Learn rifle marksmanship and Nordic skiing with Discover Biathlon. // © 2015 Whistler Sport Legacies/Noel Hendrickson
“Seeing is believing,” said Bill Moore, our guide at Discover Biathlon, a program offered by Whistler Sport Legacies in Whistler, British Columbia. “Today you’ll have the chance to see for yourselves just how challenging and exciting the sport of biathlon can be.”
A combination of Nordic skiing and rifle marksmanship, biathlon is one of the most popular televised sports in Europe — and one of the least-understood sports in North America. Perhaps one of the reasons North Americans have been slow to embrace it is that most never get the chance to actually try it. But with Whistler Sport Legacies’ two-hour program at Whistler Olympic Park, visitors can experience the sport firsthand.

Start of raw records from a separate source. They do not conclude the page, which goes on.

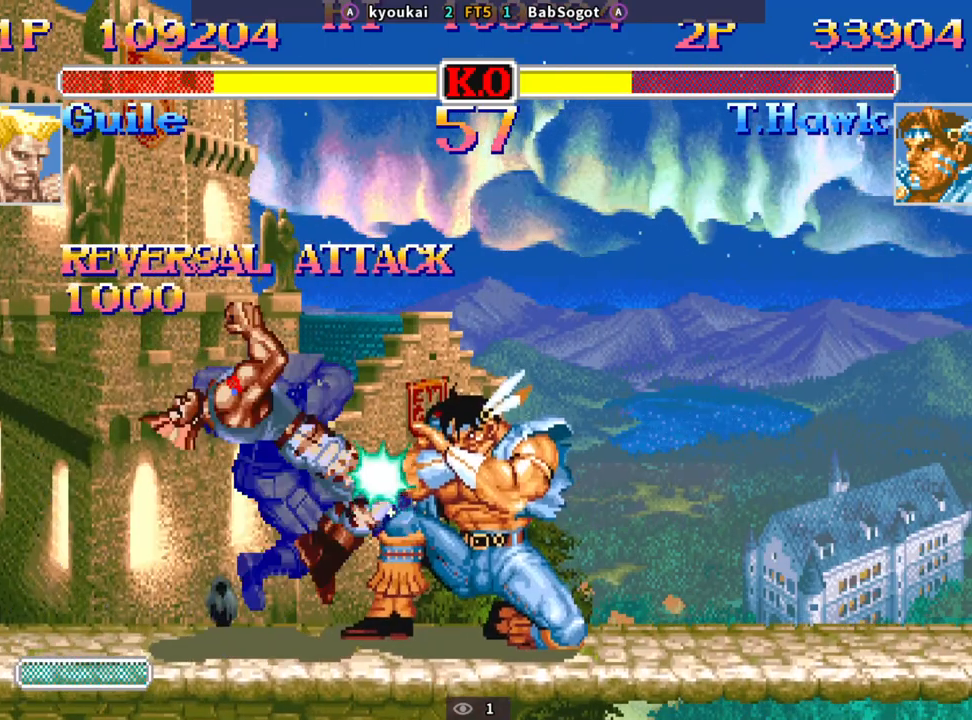
{"buttons": ["SQUARE"], "left_stick": "down", "events": [[383, "left_stick", "left"], [450, "left_stick", "down"], [500, "SQUARE", "down"]]}
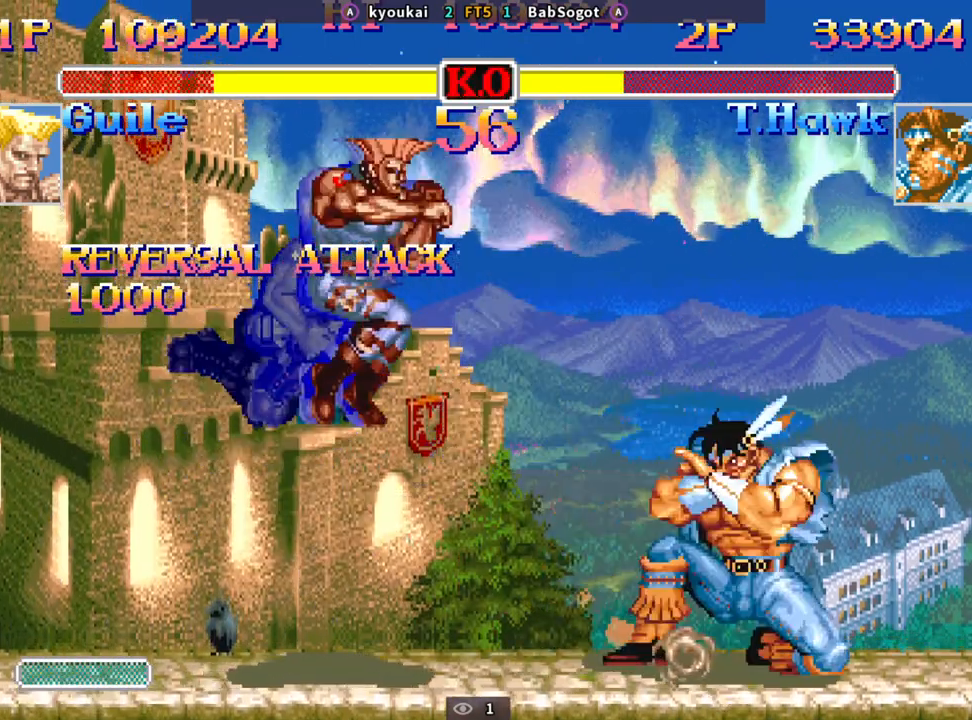
{"buttons": ["SQUARE"], "left_stick": "down-right", "events": [[33, "R1", "down"], [33, "TRIANGLE", "down"], [67, "SQUARE", "up"], [83, "left_stick", "down-right"], [100, "R1", "up"], [100, "TRIANGLE", "up"], [433, "SQUARE", "down"]]}
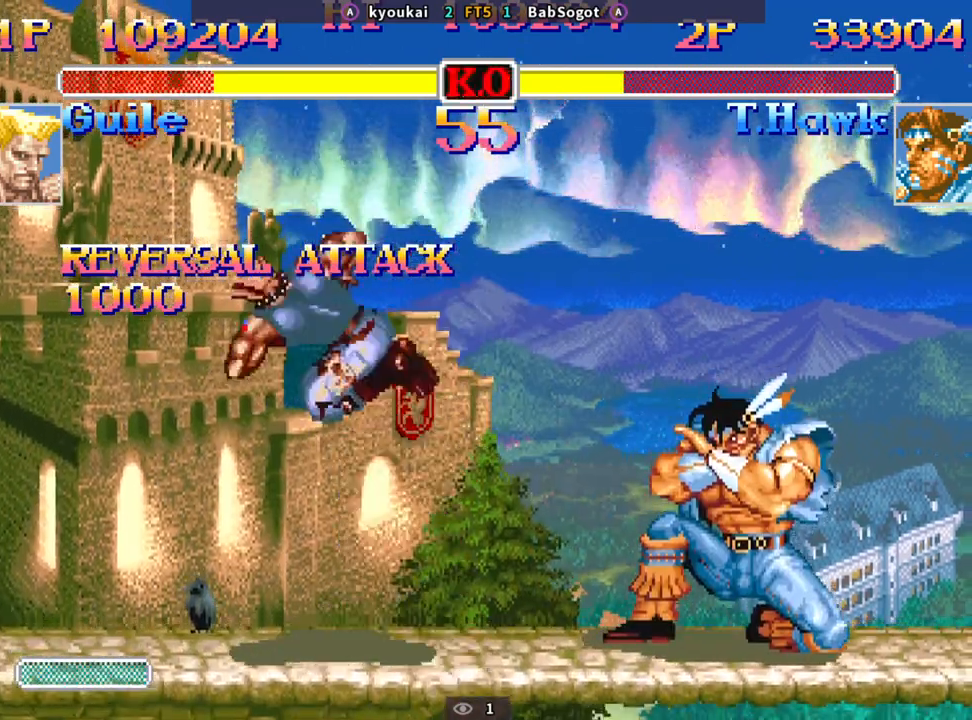
{"buttons": ["SQUARE"], "left_stick": "center", "events": [[33, "SQUARE", "up"], [350, "left_stick", "center"], [500, "SQUARE", "down"]]}
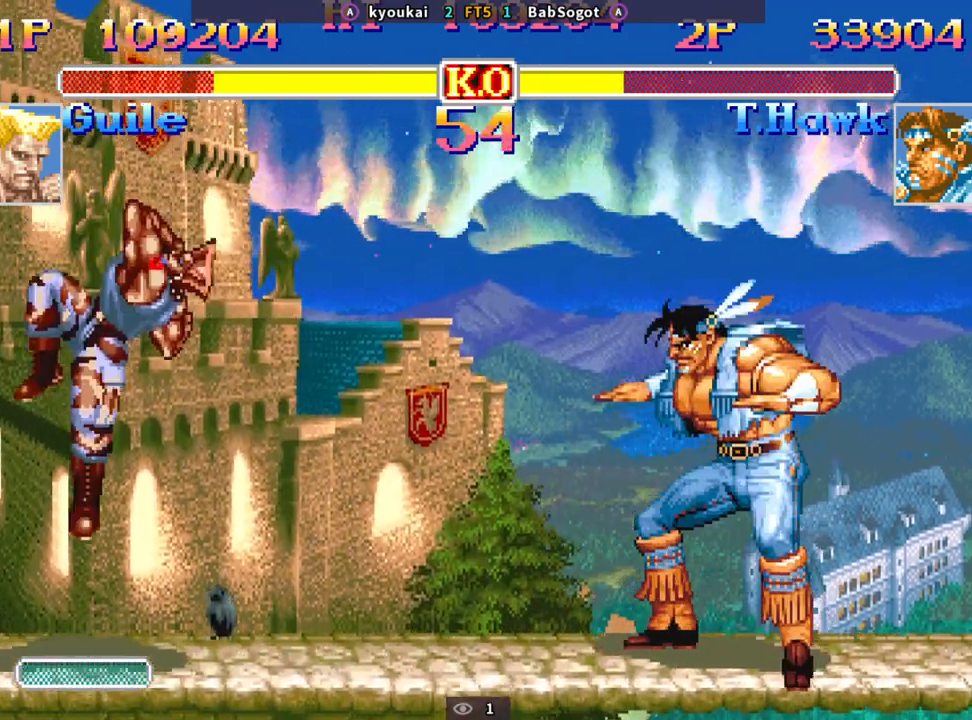
{"buttons": [], "left_stick": "up-left", "events": [[50, "SQUARE", "up"], [500, "left_stick", "up-left"]]}
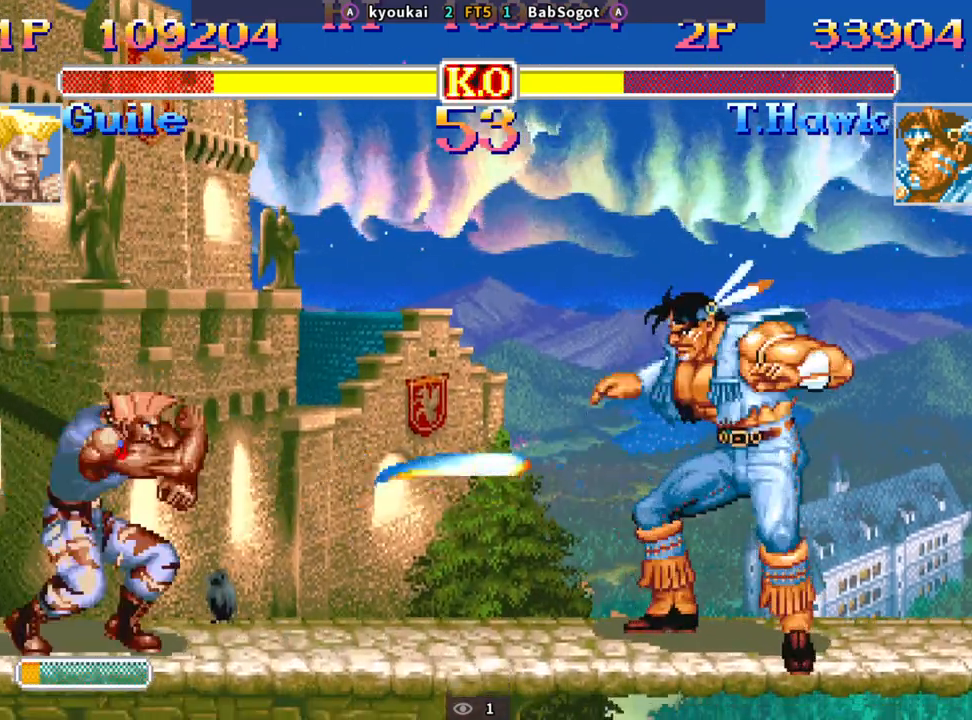
{"buttons": [], "left_stick": "down-right", "events": [[117, "left_stick", "down-right"], [317, "R1", "down"], [317, "SQUARE", "down"], [317, "TRIANGLE", "down"], [367, "R1", "up"], [383, "SQUARE", "up"], [383, "TRIANGLE", "up"]]}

Our group lesson began with Nordic ski instruction that included the basics of gliding, turning and stopping. We were also taught techniques for building and maintaining speed, and we spent time practicing our newly acquired Nordic racing skills on the biathlon course.
After a brief gun-safety lesson, we moved on to rifle marksmanship training on the biathlon range that was used for the 2010 Vancouver Olympics.
“A competitive athlete will fire 10,000 practice rounds per year at targets that are about one-tenth the size of the ones you’ll be using today,” Moore said. “Biathletes shoot from both the prone and standing positions but, for liability reasons, we can only shoot lying down today. We just can’t risk someone slipping and falling while holding a rifle.”
I suspected that last rule had been made with uncoordinated people like me in mind.
After some instruction on proper shooting techniques, we took turns lying down on the mat and firing a specially designed bolt-action, 22-caliber biathlon rifle at the targets. Then, we had a shootout challenge. I was well-rested by the time it was my turn, so I had no excuse for not hitting all the targets. Three out of five wasn’t bad, but it wasn’t good enough to win. Luckily, an Olympic medal wasn’t on the line.
The Discover Biathlon program costs $79 for the group lesson and includes ski rentals. Guests can opt for just the lesson for $65. A trail pass is also required and costs about $24, but it allows you to ski the cross-country trails for the full day.
During my adventure, I stayed at Nita Lake Lodge, just outside downtown Whistler. Perched on the edge of a glacier-fed lake, the lodge is less than half a mile from the base of Whistler Mountain and the Creekside gondola. Rates start at $229 per night or $242 per night with breakfast.
I think our guide was right: Seeing really is believing. After a day at Whistler Olympic Park experiencing biathlon firsthand, I had a newfound appreciation for a misunderstood sport.